DIRECTIONS FOR THIS TASK:
Continue the transcript about fetal cells found in mothers, starting after its final line.

READING TEXT:
^^^^^^^^^^^^^^^^

Dr. JOHNSON: It's such a person thing, and it does touch the heartstrings of even the most hard-nosed research scientist.

KRULWICH: But they all have mothers.

Dr. JOHNSON: But they all have mothers.

KRULWICH: And happily, they now have evidence. More and more evidence, says Kirby Johnson, that looks like the good hypothesis may be correct. For example, here's a case.

Dr. JOHNSON: Well, this was a woman who came into a neighboring hospital in Boston with symptoms of hepatitis. She was an intravenous drug user.

KRULWICH: And she had had five conceptions. She'd had one child, two miscarriages, two abortions - so that's five in all. She could be carrying, therefore, a lot of fetal cells. And they examined her.

Dr. JOHNSON: And in the process, she had a liver biopsy.

KRULWICH: And the doc said, well, why don't we send her liver to the lab to see if there any fetal cells gathering where she's got trouble? And when they looked…

Dr. JOHNSON: We found hundreds…


Dr. JOHNSON: …and hundreds of fetal cells.

KRULWICH: Normally, they'd expect five or 10 cells.

Dr. JOHNSON: But this was a very large - we saw literally sheets of cells -whole areas that seemed to be normal.

KRULWICH: Meaning that those fetal cells had gathered at the liver and like stem cells, they just turned themselves, in this case, into healthy liver cells.

Dr. JOHNSON: And most interestingly, this woman did not desire to have any further treatment done. In fact, she wanted to get back to her normal life and be left alone.

KRULWICH: And so she left the hospital with hepatitis, but when they checked months later, they learned…

Dr. JOHNSON: That she is completely healthy, no signs of further liver damage.

KRULWICH: So no medical intervention, but just a huge number of her babies' fetal cells. Could that lead you to think the poetic thought that she was saved by her kids?

Dr. JOHNSON: We want to think that.

^^^^^^^^^^^^^^^^

INFORMATION SUPPLIED:
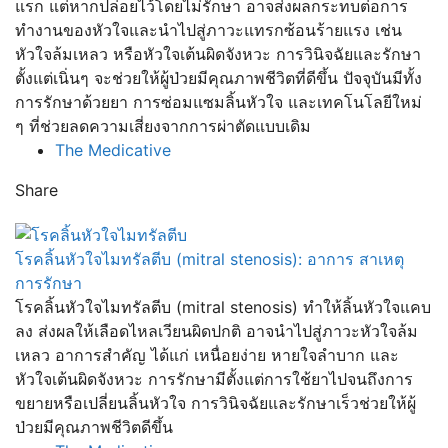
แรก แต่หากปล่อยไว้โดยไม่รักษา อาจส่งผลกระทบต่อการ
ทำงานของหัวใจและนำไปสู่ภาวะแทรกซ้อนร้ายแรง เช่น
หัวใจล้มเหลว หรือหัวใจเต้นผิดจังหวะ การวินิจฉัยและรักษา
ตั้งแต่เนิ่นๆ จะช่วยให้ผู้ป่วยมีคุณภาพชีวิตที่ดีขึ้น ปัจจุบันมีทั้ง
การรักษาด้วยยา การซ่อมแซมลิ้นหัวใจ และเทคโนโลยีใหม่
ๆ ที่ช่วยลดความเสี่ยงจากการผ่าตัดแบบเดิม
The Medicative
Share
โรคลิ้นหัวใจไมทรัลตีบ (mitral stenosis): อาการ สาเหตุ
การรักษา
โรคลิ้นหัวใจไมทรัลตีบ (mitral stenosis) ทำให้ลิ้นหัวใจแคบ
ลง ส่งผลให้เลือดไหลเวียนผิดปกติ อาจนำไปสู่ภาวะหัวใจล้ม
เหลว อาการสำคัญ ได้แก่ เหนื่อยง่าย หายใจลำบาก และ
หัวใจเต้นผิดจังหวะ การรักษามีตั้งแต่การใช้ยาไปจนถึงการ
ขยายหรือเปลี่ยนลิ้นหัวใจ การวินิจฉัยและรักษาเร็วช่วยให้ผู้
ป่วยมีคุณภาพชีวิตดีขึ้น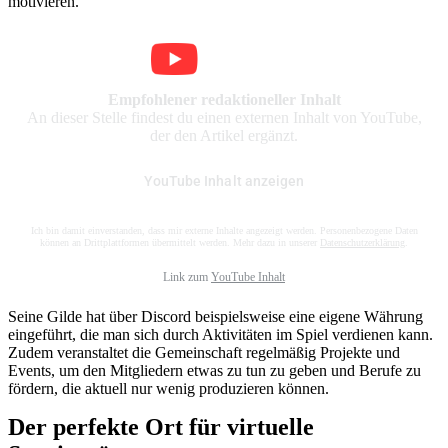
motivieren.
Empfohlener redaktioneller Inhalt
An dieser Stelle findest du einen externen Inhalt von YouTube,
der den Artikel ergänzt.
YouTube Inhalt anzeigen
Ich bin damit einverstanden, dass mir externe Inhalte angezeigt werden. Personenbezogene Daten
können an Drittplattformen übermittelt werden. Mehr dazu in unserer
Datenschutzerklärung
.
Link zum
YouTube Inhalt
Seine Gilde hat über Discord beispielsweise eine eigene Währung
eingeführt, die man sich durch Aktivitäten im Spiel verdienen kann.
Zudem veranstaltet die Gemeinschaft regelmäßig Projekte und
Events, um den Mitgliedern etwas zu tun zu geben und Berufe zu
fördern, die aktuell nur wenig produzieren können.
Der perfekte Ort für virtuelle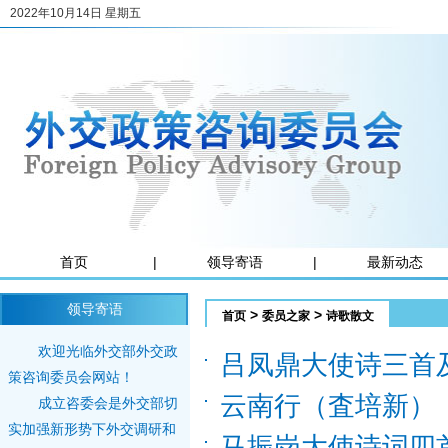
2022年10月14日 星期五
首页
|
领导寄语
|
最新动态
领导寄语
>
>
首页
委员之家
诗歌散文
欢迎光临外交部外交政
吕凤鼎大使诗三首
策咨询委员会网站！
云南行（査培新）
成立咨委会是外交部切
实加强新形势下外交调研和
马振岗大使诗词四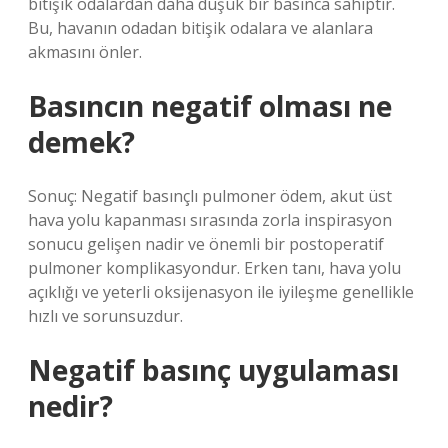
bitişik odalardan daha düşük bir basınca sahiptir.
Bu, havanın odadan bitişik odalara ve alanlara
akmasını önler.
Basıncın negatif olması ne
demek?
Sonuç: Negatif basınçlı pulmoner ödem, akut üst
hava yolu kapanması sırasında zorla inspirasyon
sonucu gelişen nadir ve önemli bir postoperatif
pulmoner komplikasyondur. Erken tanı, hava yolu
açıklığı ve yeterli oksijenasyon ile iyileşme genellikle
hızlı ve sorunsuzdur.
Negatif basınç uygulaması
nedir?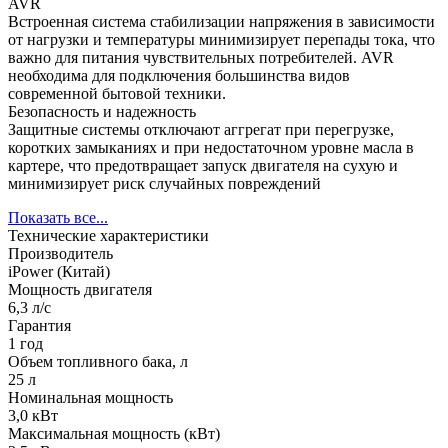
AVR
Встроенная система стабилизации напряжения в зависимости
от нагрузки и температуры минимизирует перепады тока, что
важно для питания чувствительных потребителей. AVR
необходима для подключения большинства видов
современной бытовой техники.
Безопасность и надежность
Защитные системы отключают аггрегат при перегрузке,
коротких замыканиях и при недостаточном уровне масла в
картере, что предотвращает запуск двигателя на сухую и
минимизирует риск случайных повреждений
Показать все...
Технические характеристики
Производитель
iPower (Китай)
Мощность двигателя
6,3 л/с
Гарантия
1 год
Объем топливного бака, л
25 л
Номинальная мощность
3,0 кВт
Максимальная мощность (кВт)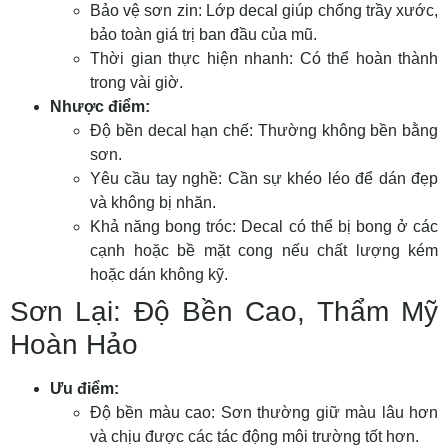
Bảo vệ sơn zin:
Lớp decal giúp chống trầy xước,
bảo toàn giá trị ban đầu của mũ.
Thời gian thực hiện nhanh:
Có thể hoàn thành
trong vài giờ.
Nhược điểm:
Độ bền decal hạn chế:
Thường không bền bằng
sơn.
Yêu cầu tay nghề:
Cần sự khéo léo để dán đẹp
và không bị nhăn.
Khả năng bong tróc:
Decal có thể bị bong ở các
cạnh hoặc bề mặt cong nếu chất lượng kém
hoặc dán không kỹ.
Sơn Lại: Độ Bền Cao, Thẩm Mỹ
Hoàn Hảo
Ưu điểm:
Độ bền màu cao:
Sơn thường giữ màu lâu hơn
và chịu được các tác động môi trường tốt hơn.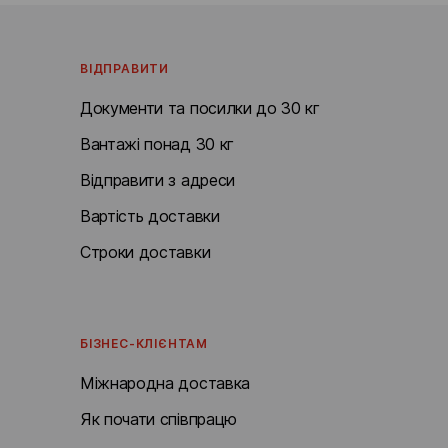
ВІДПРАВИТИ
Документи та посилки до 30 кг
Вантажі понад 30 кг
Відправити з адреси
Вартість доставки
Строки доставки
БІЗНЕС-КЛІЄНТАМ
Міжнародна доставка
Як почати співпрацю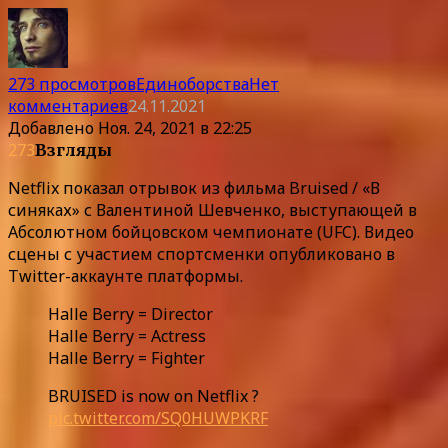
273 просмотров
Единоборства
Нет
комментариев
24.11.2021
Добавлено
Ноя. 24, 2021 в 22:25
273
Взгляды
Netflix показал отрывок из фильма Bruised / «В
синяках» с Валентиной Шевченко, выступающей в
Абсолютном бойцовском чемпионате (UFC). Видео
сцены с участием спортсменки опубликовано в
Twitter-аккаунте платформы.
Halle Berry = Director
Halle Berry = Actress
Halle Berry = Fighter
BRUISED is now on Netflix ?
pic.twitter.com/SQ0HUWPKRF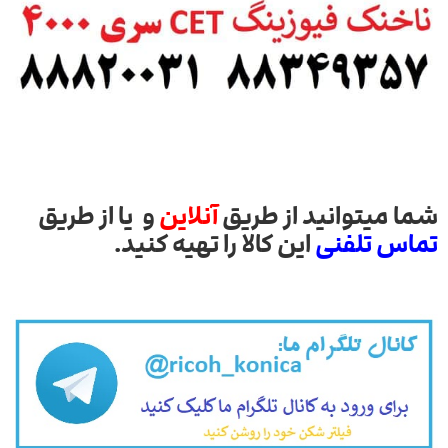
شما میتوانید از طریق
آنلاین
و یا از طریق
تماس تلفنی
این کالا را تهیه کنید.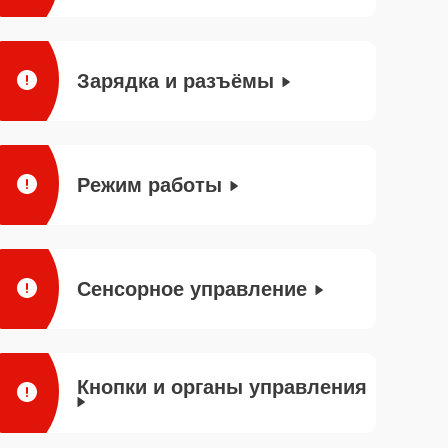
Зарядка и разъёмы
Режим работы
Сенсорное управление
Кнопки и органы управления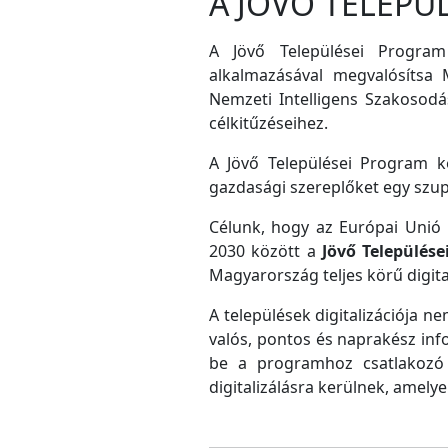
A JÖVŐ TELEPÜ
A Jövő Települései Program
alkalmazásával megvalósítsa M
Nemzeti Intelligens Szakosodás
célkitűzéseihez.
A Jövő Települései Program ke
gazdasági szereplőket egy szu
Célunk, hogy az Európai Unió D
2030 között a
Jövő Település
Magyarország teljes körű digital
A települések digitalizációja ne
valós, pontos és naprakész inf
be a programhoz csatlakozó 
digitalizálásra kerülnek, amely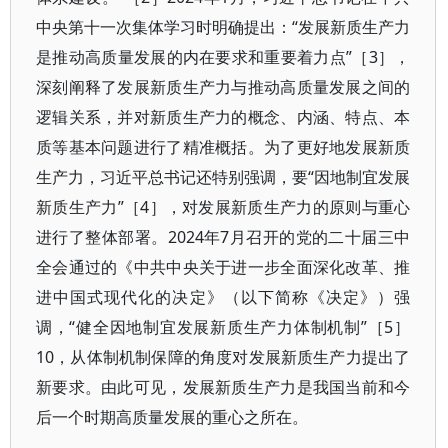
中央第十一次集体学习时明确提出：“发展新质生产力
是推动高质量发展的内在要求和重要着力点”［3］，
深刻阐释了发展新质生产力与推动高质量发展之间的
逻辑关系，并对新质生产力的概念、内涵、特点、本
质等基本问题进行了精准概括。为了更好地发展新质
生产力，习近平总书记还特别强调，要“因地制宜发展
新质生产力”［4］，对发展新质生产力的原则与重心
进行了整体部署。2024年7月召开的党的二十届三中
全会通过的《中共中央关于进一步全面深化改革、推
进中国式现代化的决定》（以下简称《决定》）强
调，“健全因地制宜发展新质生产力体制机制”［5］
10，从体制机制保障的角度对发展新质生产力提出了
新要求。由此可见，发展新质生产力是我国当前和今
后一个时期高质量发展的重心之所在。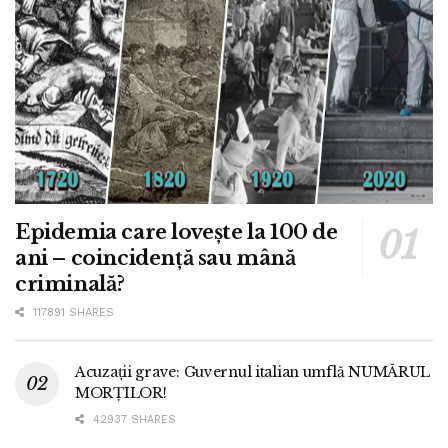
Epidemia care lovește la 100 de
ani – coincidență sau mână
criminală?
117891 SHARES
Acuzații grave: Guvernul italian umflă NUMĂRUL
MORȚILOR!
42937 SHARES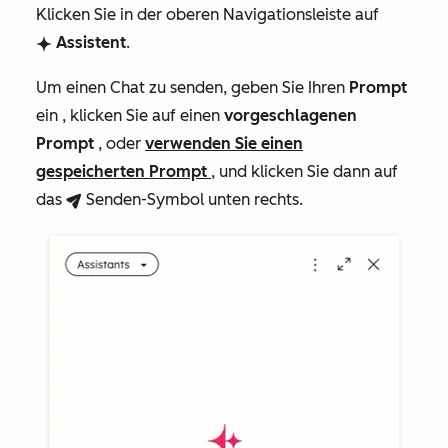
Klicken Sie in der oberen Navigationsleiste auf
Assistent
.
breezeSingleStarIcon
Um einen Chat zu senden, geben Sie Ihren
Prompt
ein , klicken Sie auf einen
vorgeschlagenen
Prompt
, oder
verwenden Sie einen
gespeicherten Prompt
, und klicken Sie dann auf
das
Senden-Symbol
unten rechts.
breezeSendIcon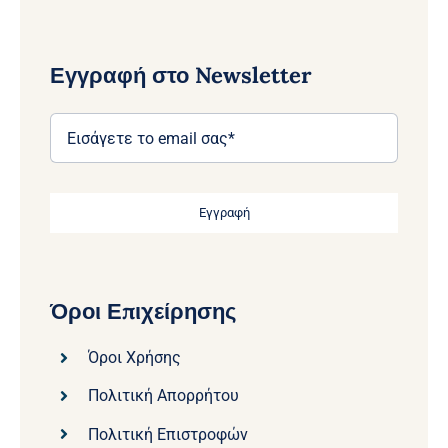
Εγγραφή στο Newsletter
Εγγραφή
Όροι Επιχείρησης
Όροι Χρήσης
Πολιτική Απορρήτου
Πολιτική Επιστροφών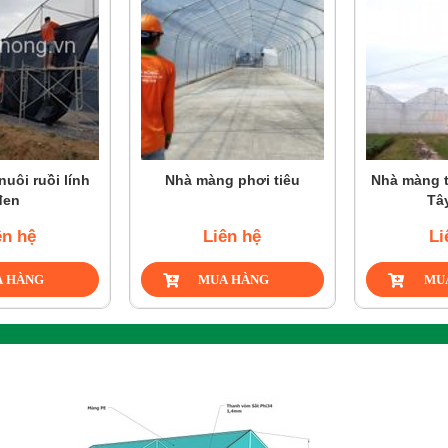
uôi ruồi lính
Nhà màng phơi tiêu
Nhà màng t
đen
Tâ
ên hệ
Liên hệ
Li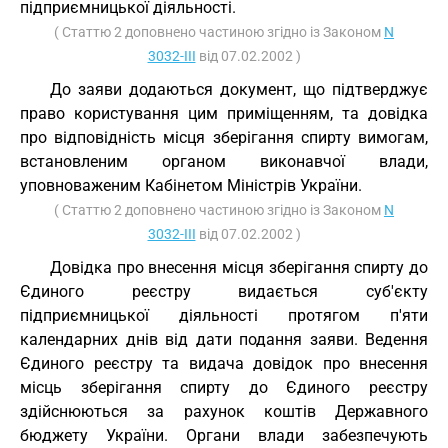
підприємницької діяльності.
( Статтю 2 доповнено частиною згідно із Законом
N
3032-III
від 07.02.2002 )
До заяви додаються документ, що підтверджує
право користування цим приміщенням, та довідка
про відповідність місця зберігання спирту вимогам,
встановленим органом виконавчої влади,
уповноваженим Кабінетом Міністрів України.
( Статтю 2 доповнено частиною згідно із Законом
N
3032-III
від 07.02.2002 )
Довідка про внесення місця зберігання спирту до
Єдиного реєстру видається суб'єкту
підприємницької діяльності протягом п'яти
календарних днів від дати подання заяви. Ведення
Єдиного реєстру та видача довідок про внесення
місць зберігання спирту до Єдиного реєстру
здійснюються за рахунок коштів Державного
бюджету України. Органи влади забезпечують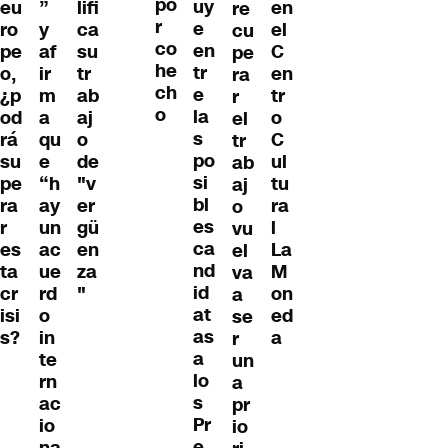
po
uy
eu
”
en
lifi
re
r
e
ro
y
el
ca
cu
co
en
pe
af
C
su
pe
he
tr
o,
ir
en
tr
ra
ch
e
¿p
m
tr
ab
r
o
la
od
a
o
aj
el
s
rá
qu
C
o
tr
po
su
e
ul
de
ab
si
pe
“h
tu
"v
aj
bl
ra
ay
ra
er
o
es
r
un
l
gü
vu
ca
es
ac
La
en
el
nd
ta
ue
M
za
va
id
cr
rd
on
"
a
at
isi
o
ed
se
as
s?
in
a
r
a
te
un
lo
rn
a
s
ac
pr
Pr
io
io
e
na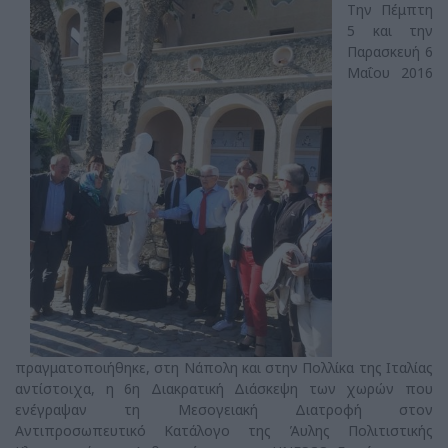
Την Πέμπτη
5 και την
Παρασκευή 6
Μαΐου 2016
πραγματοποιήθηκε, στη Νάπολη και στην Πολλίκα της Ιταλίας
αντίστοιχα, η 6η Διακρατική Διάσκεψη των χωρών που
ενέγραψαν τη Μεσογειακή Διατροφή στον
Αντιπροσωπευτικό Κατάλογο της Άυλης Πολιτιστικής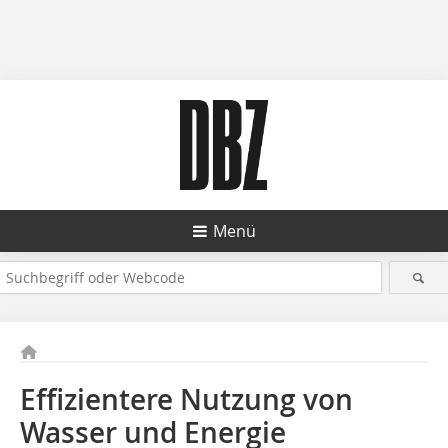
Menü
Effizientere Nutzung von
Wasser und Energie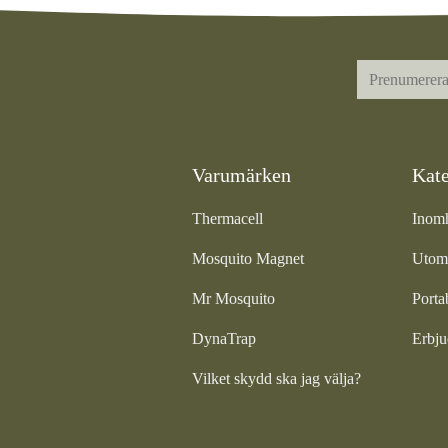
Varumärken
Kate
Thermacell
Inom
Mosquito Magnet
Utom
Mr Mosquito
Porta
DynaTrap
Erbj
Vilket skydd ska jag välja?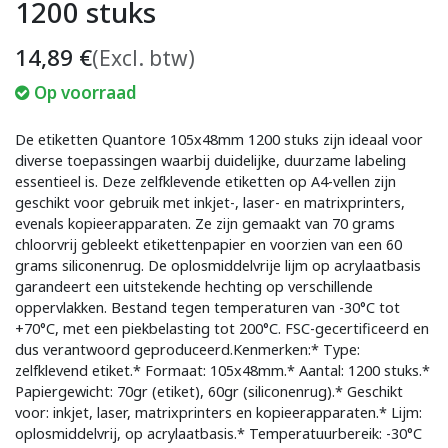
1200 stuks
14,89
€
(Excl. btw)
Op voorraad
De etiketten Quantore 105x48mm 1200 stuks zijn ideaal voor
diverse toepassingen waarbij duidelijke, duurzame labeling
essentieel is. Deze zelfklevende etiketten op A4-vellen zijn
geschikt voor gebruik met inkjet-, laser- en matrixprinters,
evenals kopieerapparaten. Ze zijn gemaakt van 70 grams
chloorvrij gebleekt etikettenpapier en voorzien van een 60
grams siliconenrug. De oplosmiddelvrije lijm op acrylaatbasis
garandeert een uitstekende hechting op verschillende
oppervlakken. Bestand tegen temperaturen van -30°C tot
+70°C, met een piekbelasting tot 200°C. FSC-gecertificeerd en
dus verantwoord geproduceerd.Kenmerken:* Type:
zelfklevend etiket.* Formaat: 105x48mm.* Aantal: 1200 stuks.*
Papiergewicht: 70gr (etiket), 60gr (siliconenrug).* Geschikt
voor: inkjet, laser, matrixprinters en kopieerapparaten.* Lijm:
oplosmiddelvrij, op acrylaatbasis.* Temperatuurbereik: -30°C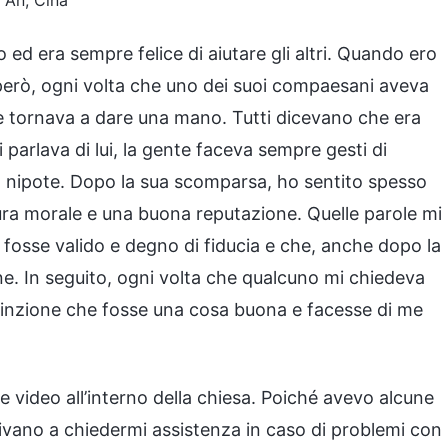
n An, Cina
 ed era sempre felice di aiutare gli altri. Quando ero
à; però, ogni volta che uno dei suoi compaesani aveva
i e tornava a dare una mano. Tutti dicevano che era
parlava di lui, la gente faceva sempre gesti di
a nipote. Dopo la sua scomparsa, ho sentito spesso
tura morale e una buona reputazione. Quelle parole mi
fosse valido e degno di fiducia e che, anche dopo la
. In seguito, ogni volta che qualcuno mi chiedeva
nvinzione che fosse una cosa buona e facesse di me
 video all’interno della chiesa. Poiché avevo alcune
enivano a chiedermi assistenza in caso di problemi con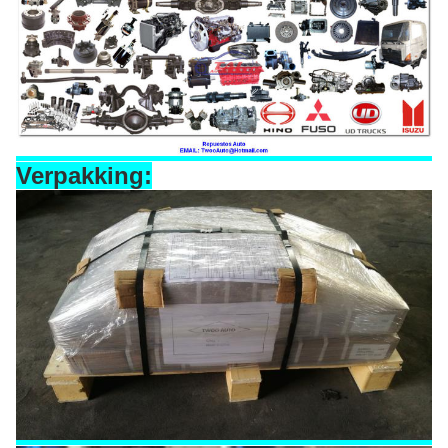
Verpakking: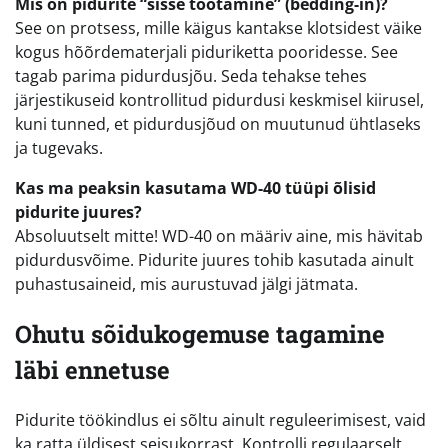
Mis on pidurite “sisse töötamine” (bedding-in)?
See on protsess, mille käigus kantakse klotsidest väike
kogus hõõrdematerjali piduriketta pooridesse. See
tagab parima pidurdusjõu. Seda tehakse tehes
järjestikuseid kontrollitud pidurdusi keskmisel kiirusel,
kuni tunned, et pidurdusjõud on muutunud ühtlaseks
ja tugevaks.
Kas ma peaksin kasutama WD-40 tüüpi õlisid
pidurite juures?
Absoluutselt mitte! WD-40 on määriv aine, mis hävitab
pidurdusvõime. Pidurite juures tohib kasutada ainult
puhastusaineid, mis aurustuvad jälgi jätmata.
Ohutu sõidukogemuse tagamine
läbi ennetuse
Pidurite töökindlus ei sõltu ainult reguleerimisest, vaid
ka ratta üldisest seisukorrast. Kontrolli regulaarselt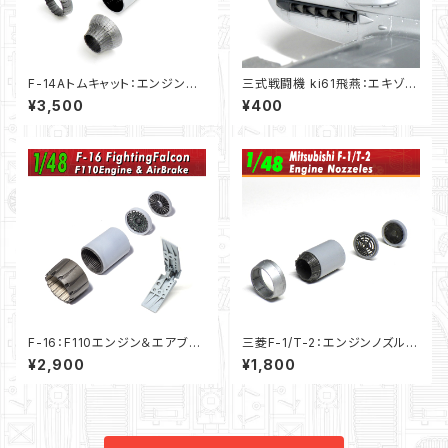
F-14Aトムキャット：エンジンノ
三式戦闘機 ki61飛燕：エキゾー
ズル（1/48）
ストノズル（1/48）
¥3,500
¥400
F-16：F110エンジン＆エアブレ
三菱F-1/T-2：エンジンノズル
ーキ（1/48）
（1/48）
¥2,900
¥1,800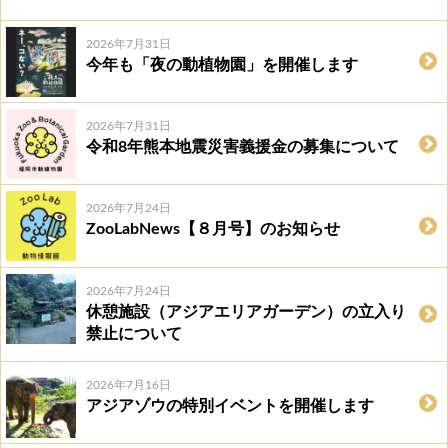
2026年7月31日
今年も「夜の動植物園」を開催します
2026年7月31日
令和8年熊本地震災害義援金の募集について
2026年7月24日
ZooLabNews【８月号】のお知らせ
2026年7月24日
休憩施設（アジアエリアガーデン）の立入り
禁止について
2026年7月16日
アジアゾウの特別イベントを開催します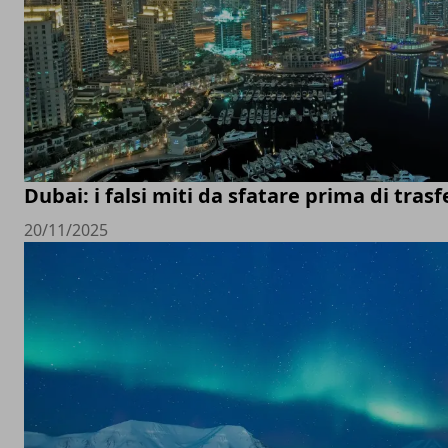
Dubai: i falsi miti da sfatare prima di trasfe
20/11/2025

^^^^^^^^^^^^^^^^

ANSWER SPACE:
Prof. ARTLETT: I know you do.

(Soundbite of laughter)

Dr. JOHNSON: There - it's the most likely explanation.

KRULWICH: But in science, there is such a thing as a too dangerously beautiful idea.

Dr. JOHNSON: That's right. Right. If - and we say the same thing to ourselves, because it shows such a basic, wonderful thing, but it has to be right. And we can't be led astray by our own desire for it to be true.

KRULWICH: So they are systematically testing the good hypothesis and the bad hypothesis, all these ideas, on laboratory mice. And when they see mother mice with all kinds of diseases, infectious disease, cancer…

Dr. JOHNSON: Ovarian cancer, endometrial cancer, cervical cancers, we find fetal cells there. We know that fetal cells don't…

KRULWICH: Over and over and over and over?

Dr. JOHNSON: Over and over and over and over.

KRULWICH: Suggesting that fetal cells regularly rush to the places where they're needed in the mom. And, says Carol Artlett…

Prof. ARTLETT: There's a lot of evidence now starting to come out that these cells may actually be repairing tissue.

KRULWICH: That is, protecting the mom. While the other hypothesis that fetal cells hurt the moms - there, the more they look, the less they find.

Dr. JOHNSON: I can't recall a single study that's been truly reproduced to verify the bad fetal cell hypothesis.

KRULWICH: So while no one knows in the end which way it'll go…

Dr. JOHNSON: I think that that's something that we're going to see within the next five years or less.

KRULWICH: So far, a sense is building that fetal cells probably stay in mothers for decades to defend and to protect them, which increasingly is a quiet consolation to Kirby Johnson, because it's now more likely that his cells and his brother's cells were helping their mom, not hurting. And even though his mother did die, Kirby's beginning to feel differently.

Dr. JOHNSON: Well, maybe if it wasn't for my brother and I, she may have passed a few years earlier. Maybe we bought her a couple of extra years of time so she could have a few more birthdays and a few more Mother's Days. And that, if I can just say, that there is some way where I can even have the remotest thought that I contributed to the extension of my mother's life, even if it was a few days, that would make all of the years that I've spent doing this research worthwhile.

STEWART: And that was Robert Krulwich reporting.